Items from a dataset:
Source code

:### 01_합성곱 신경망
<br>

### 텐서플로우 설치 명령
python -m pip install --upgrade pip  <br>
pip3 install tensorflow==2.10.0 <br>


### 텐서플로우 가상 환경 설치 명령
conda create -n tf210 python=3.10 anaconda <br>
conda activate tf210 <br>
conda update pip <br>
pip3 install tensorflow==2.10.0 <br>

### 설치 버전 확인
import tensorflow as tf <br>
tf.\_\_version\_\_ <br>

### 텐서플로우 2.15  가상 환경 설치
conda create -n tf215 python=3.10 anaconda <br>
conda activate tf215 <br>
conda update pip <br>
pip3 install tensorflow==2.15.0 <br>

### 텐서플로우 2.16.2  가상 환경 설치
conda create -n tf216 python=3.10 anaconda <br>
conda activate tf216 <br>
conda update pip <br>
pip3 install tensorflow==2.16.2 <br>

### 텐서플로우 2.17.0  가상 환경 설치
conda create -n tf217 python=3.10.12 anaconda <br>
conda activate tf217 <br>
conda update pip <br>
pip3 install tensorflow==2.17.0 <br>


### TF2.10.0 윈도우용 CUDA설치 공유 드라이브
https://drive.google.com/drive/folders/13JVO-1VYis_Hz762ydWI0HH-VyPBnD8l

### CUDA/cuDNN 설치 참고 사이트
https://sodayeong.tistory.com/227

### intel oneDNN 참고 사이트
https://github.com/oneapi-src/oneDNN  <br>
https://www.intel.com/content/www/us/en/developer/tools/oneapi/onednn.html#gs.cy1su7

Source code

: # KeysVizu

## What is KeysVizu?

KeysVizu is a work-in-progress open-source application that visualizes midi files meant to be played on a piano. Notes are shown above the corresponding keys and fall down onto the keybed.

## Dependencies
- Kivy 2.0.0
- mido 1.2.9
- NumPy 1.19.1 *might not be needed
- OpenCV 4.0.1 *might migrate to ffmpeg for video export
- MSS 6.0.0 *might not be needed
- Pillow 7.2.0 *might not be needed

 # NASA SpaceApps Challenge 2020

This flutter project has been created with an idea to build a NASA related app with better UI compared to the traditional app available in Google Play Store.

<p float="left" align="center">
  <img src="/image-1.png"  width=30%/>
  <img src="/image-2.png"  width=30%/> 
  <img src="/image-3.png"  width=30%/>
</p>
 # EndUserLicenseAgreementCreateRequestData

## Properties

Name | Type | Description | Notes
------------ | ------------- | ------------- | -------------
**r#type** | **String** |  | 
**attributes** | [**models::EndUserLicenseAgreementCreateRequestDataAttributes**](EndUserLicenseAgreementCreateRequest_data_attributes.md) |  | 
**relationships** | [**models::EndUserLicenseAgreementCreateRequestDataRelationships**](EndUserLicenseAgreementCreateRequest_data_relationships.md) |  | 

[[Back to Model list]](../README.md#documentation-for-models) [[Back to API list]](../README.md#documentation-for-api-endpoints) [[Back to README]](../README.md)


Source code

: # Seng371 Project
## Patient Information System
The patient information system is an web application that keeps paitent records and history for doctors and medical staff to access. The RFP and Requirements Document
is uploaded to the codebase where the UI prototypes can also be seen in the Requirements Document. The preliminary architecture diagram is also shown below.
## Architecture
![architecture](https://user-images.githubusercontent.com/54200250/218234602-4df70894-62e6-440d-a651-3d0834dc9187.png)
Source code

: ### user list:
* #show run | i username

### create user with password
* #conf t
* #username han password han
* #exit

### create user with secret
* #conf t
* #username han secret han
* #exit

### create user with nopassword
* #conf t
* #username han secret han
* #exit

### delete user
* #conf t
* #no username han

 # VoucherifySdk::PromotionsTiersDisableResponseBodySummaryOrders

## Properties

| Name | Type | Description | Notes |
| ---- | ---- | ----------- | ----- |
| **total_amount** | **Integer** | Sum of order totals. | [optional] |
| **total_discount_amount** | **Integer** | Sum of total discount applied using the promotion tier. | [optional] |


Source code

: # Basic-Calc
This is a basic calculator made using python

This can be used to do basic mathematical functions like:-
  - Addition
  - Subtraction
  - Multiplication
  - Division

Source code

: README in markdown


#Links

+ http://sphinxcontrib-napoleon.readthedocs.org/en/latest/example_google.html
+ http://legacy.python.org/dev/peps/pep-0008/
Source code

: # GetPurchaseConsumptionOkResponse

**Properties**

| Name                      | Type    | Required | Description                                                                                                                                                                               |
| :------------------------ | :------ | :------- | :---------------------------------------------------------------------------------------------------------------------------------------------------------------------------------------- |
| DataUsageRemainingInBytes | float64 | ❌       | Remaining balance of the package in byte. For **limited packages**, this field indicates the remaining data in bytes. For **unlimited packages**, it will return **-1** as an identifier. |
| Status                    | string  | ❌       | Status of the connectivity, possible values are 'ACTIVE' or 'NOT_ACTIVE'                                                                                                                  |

Description of the task:
Extract the source text of every row above and reproduce each of its lines verbatim.

Answer space:
Source code

:### 01_합성곱 신경망
<br>

### 텐서플로우 설치 명령
python -m pip install --upgrade pip  <br>
pip3 install tensorflow==2.10.0 <br>


### 텐서플로우 가상 환경 설치 명령
conda create -n tf210 python=3.10 anaconda <br>
conda activate tf210 <br>
conda update pip <br>
pip3 install tensorflow==2.10.0 <br>

### 설치 버전 확인
import tensorflow as tf <br>
tf.\_\_version\_\_ <br>

### 텐서플로우 2.15  가상 환경 설치
conda create -n tf215 python=3.10 anaconda <br>
conda activate tf215 <br>
conda update pip <br>
pip3 install tensorflow==2.15.0 <br>

### 텐서플로우 2.16.2  가상 환경 설치
conda create -n tf216 python=3.10 anaconda <br>
conda activate tf216 <br>
conda update pip <br>
pip3 install tensorflow==2.16.2 <br>

### 텐서플로우 2.17.0  가상 환경 설치
conda create -n tf217 python=3.10.12 anaconda <br>
conda activate tf217 <br>
conda update pip <br>
pip3 install tensorflow==2.17.0 <br>


### TF2.10.0 윈도우용 CUDA설치 공유 드라이브
https://drive.google.com/drive/folders/13JVO-1VYis_Hz762ydWI0HH-VyPBnD8l

### CUDA/cuDNN 설치 참고 사이트
https://sodayeong.tistory.com/227

### intel oneDNN 참고 사이트
https://github.com/oneapi-src/oneDNN  <br>
https://www.intel.com/content/www/us/en/developer/tools/oneapi/onednn.html#gs.cy1su7

Source code

: # KeysVizu

## What is KeysVizu?

KeysVizu is a work-in-progress open-source application that visualizes midi files meant to be played on a piano. Notes are shown above the corresponding keys and fall down onto the keybed.

## Dependencies
- Kivy 2.0.0
- mido 1.2.9
- NumPy 1.19.1 *might not be needed
- OpenCV 4.0.1 *might migrate to ffmpeg for video export
- MSS 6.0.0 *might not be needed
- Pillow 7.2.0 *might not be needed

 # NASA SpaceApps Challenge 2020

This flutter project has been created with an idea to build a NASA related app with better UI compared to the traditional app available in Google Play Store.

<p float="left" align="center">
  <img src="/image-1.png"  width=30%/>
  <img src="/image-2.png"  width=30%/> 
  <img src="/image-3.png"  width=30%/>
</p>
 # EndUserLicenseAgreementCreateRequestData

## Properties

Name | Type | Description | Notes
------------ | ------------- | ------------- | -------------
**r#type** | **String** |  | 
**attributes** | [**models::EndUserLicenseAgreementCreateRequestDataAttributes**](EndUserLicenseAgreementCreateRequest_data_attributes.md) |  | 
**relationships** | [**models::EndUserLicenseAgreementCreateRequestDataRelationships**](EndUserLicenseAgreementCreateRequest_data_relationships.md) |  | 

[[Back to Model list]](../README.md#documentation-for-models) [[Back to API list]](../README.md#documentation-for-api-endpoints) [[Back to README]](../README.md)


Source code

: # Seng371 Project
## Patient Information System
The patient information system is an web application that keeps paitent records and history for doctors and medical staff to access. The RFP and Requirements Document
is uploaded to the codebase where the UI prototypes can also be seen in the Requirements Document. The preliminary architecture diagram is also shown below.
## Architecture
![architecture](https://user-images.githubusercontent.com/54200250/218234602-4df70894-62e6-440d-a651-3d0834dc9187.png)
Source code

: ### user list:
* #show run | i username

### create user with password
* #conf t
* #username han password han
* #exit

### create user with secret
* #conf t
* #username han secret han
* #exit

### create user with nopassword
* #conf t
* #username han secret han
* #exit

### delete user
* #conf t
* #no username han

 # VoucherifySdk::PromotionsTiersDisableResponseBodySummaryOrders

## Properties

| Name | Type | Description | Notes |
| ---- | ---- | ----------- | ----- |
| **total_amount** | **Integer** | Sum of order totals. | [optional] |
| **total_discount_amount** | **Integer** | Sum of total discount applied using the promotion tier. | [optional] |


Source code

: # Basic-Calc
This is a basic calculator made using python

This can be used to do basic mathematical functions like:-
  - Addition
  - Subtraction
  - Multiplication
  - Division

Source code

: README in markdown


#Links

+ http://sphinxcontrib-napoleon.readthedocs.org/en/latest/example_google.html
+ http://legacy.python.org/dev/peps/pep-0008/
Source code

: # GetPurchaseConsumptionOkResponse

**Properties**

| Name                      | Type    | Required | Description                                                                                                                                                                               |
| :------------------------ | :------ | :------- | :---------------------------------------------------------------------------------------------------------------------------------------------------------------------------------------- |
| DataUsageRemainingInBytes | float64 | ❌       | Remaining balance of the package in byte. For **limited packages**, this field indicates the remaining data in bytes. For **unlimited packages**, it will return **-1** as an identifier. |
| Status                    | string  | ❌       | Status of the connectivity, possible values are 'ACTIVE' or 'NOT_ACTIVE'                                                                                                                  |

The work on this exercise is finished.